Etendues glaciales
L'idée d'Étendues glaciales est venue à Jorma Puranen,
l'un des chefs de file de la photographie finlandaise, en contemplant
les touristes au Cap Nord, cette extrémité septentrionale de
l'Europe après laquelle il n'y a plus d'autres terres que les îles
de l'archipel du Svalbard. Là, sur les falaises embrumées,
ils lui apparaissaient plongés dans une intense rêverie sur l'au-delà
du
cercle polaire et ses contrées imaginaires.
Mais c'est
aussi en collectant récits d'expéditions polaires et tableaux les
représentant qu'il a cheminé vers ce nouveau projet. De manière
générale, il aime à utiliser une abondance de sources historiques
visuelles et littéraires (photographies anthropologiques, cartes
anciennes, récits, comptes rendus savants illustrés) pour rendre
sensible la matrice de rencontres et de connexions propre à chaque lieu
tout en faisant une fabrique à rêveries et à visions imaginaires.

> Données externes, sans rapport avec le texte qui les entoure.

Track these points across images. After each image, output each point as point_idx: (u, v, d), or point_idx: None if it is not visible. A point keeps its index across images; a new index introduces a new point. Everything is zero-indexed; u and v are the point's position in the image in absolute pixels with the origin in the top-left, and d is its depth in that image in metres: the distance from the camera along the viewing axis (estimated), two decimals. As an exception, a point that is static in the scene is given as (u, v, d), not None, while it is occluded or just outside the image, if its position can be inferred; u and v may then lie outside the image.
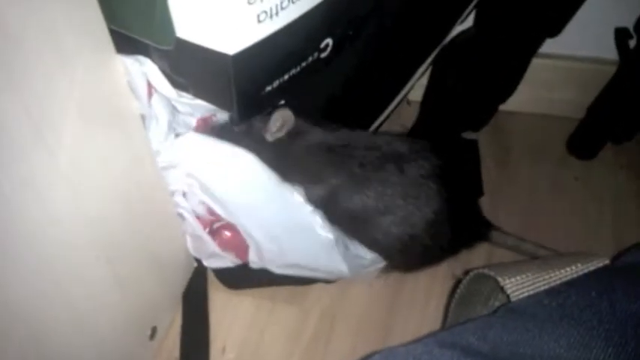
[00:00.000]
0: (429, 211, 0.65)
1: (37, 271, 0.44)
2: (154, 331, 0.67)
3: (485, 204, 0.75)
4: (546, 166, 0.91)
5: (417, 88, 0.84)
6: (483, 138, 0.89)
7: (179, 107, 0.59)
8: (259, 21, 0.48)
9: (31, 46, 0.39)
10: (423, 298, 0.75)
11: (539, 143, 0.95)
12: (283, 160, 0.64)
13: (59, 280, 0.47)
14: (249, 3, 0.46)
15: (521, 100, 0.88)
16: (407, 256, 0.69)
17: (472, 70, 0.81)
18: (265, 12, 0.48)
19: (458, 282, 0.58)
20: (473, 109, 0.87)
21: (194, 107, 0.60)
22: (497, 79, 0.82)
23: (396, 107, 0.80)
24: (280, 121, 0.63)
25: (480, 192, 0.73)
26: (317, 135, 0.66)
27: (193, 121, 0.64)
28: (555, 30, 0.76)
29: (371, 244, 0.68)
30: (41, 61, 0.40)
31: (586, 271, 0.50)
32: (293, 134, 0.65)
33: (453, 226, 0.67)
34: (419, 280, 0.76)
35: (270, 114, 0.62)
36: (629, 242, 0.56)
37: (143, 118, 0.57)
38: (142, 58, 0.55)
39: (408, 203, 0.65)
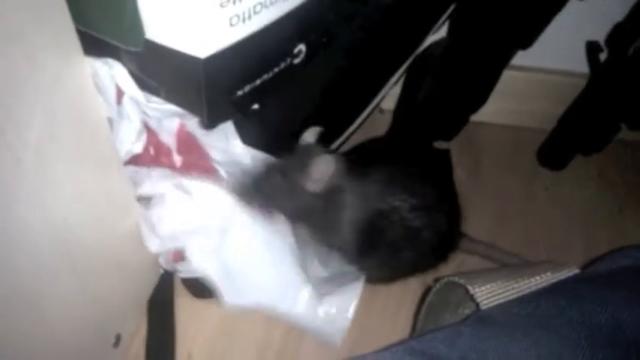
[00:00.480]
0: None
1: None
2: (118, 338, 0.66)
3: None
4: (517, 176, 0.92)
5: (390, 96, 0.84)
6: (454, 148, 0.90)
7: (148, 112, 0.58)
8: (231, 24, 0.48)
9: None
10: (394, 307, 0.75)
11: (510, 154, 0.96)
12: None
13: (20, 284, 0.46)
14: (222, 6, 0.46)
15: (492, 111, 0.89)
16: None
17: (444, 79, 0.81)
18: (237, 16, 0.48)
19: (428, 290, 0.58)
20: (445, 119, 0.87)
21: (163, 112, 0.59)
22: (469, 89, 0.83)
23: (368, 116, 0.80)
24: (322, 168, 0.60)
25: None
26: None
27: (175, 125, 0.63)
28: (527, 42, 0.77)
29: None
30: (6, 59, 0.39)
31: (556, 279, 0.50)
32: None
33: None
34: (389, 289, 0.75)
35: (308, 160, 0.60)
36: (599, 252, 0.57)
37: (110, 121, 0.56)
38: (110, 60, 0.53)
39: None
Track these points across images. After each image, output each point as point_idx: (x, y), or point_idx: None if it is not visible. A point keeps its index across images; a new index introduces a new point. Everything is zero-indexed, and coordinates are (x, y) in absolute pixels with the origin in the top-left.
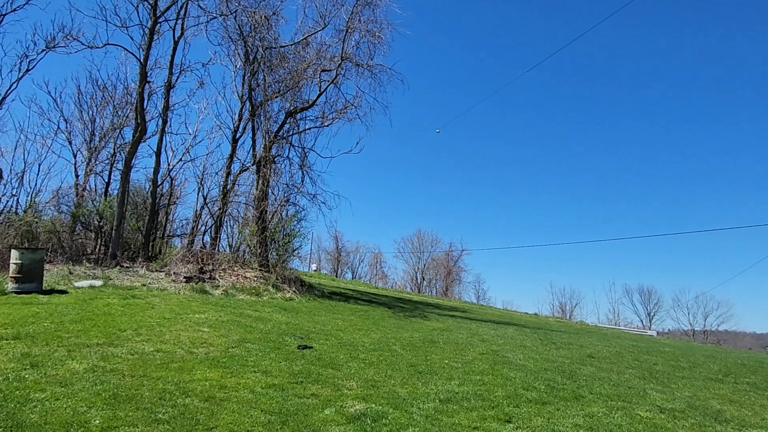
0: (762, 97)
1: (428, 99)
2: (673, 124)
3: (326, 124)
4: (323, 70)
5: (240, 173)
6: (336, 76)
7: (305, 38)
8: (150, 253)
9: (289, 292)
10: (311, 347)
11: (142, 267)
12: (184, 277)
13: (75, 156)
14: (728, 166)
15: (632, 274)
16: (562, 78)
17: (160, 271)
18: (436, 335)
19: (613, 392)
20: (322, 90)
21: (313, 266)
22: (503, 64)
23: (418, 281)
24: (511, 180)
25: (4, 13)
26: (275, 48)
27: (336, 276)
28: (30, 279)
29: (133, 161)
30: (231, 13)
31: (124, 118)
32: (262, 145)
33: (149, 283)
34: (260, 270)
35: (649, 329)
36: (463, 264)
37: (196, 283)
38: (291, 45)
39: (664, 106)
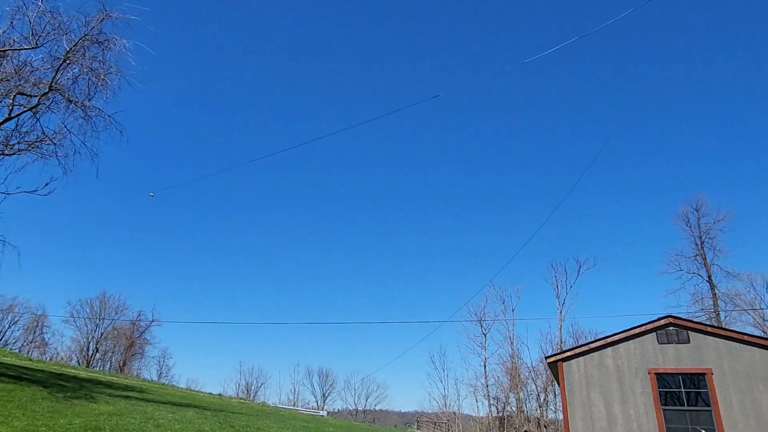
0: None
1: (154, 159)
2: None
3: (8, 153)
4: (20, 93)
5: None
6: (37, 104)
7: (3, 50)
8: None
9: None
10: None
11: None
12: None
13: None
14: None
15: (316, 356)
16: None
17: None
18: (103, 421)
19: None
20: (12, 115)
21: None
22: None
23: (90, 353)
24: (211, 254)
25: None
26: None
27: None
28: None
29: None
30: None
31: None
32: None
33: None
34: None
35: (322, 410)
36: (150, 336)
37: None
38: None
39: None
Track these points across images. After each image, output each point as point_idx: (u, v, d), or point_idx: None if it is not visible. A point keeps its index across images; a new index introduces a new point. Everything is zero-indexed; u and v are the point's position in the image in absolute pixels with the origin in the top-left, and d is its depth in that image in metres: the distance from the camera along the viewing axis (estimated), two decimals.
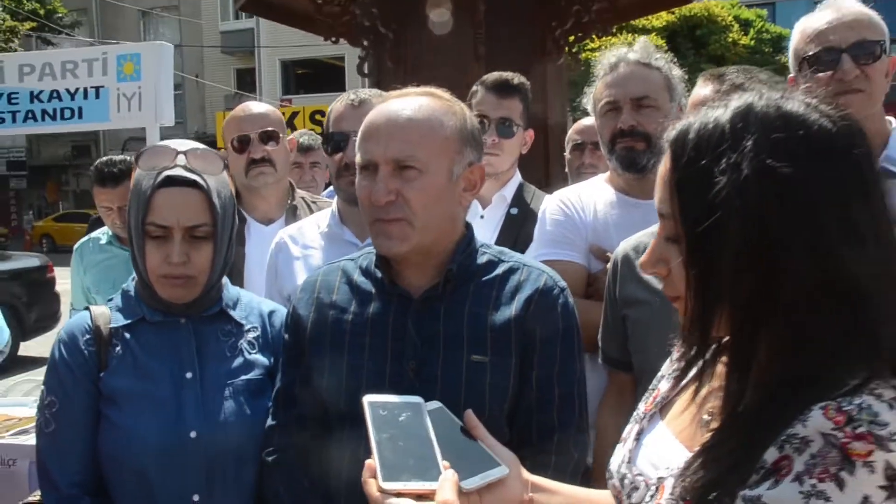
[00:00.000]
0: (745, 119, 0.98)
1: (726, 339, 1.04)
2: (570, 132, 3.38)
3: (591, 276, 2.30)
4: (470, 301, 1.57)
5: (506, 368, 1.53)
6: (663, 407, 1.19)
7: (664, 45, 17.03)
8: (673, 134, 1.04)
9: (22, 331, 8.97)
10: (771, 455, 0.90)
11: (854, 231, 0.94)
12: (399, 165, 1.51)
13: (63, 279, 5.96)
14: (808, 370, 0.93)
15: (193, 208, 1.69)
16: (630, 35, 14.27)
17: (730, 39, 19.58)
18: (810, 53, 2.07)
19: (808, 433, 0.88)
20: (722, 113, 1.00)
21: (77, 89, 4.50)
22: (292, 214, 2.75)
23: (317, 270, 1.77)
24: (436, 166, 1.52)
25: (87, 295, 3.55)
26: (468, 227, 1.66)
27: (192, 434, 1.68)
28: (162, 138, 4.27)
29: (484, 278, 1.60)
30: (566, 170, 3.39)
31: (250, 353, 1.79)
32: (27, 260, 10.25)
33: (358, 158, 1.57)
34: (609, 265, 2.09)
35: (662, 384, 1.23)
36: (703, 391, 1.09)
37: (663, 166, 1.05)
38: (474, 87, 2.67)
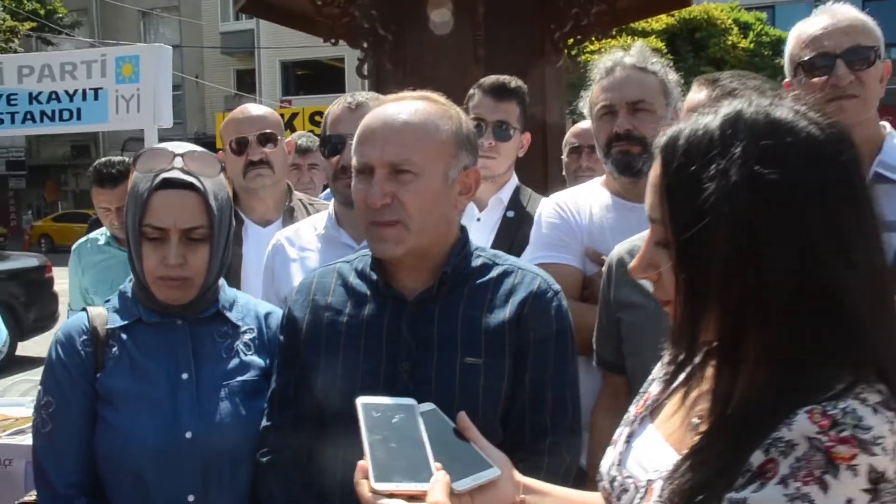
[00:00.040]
0: (735, 126, 0.99)
1: (715, 342, 1.05)
2: (567, 135, 3.39)
3: (586, 279, 2.30)
4: (464, 303, 1.58)
5: (499, 371, 1.54)
6: (654, 410, 1.20)
7: (663, 47, 17.08)
8: (663, 140, 1.05)
9: (20, 331, 8.98)
10: (757, 458, 0.91)
11: (841, 237, 0.96)
12: (395, 169, 1.52)
13: (61, 279, 5.96)
14: (795, 374, 0.94)
15: (190, 210, 1.70)
16: (629, 38, 14.30)
17: (729, 42, 19.60)
18: (805, 58, 2.08)
19: (793, 437, 0.89)
20: (711, 119, 1.01)
21: (76, 91, 4.53)
22: (289, 216, 2.76)
23: (312, 272, 1.78)
24: (431, 170, 1.54)
25: (85, 295, 3.56)
26: (463, 230, 1.67)
27: (188, 435, 1.68)
28: (161, 139, 4.32)
29: (478, 281, 1.61)
30: (563, 173, 3.41)
31: (246, 355, 1.80)
32: (25, 260, 10.26)
33: (354, 162, 1.58)
34: (604, 268, 2.10)
35: (653, 387, 1.24)
36: (693, 394, 1.10)
37: (654, 172, 1.06)
38: (471, 90, 2.68)
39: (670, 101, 2.27)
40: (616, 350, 2.06)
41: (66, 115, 4.55)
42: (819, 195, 0.95)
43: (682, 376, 1.12)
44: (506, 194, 2.68)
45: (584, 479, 1.92)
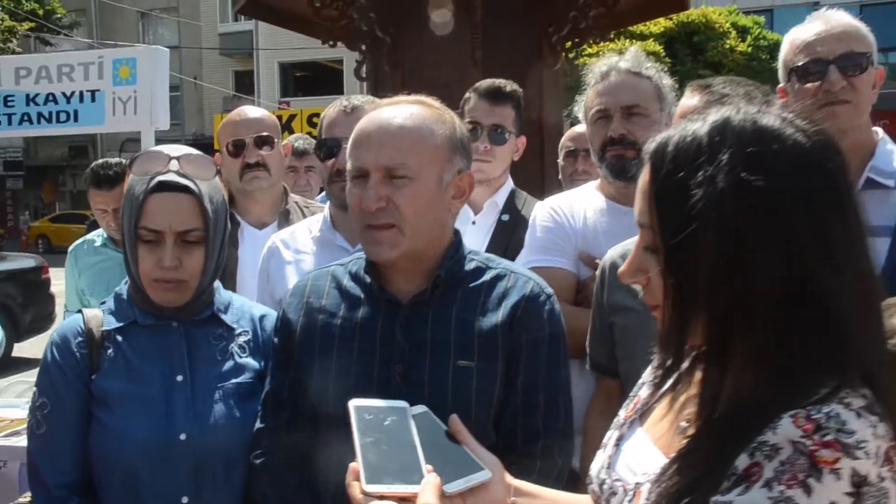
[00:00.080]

Il dit également chercher à faire obstacle à la contemplation
directe de la beauté du paysage en plaçant des obstacles entre le sujet
et le spectateur : portraits sur transparents, citations latines,
drapeaux. Dans sa dernière œuvre, la possibilité d'une vision directe
est dès l'origine empêchée par le fait qu'il s'agit de reflets dans la
glace, un jeu autour des mots de Jean-Luc Godard selon lesquels "la
photographie n'est pas le reflet de la réalité mais la réalité du
reflet". Toutefois, on reste plus séduit par ses références au sublime
et à l'hallucinatoire que par son discours pompeux sur la qualité de
"poétique historique" qu'il tente d'attribuer à son art.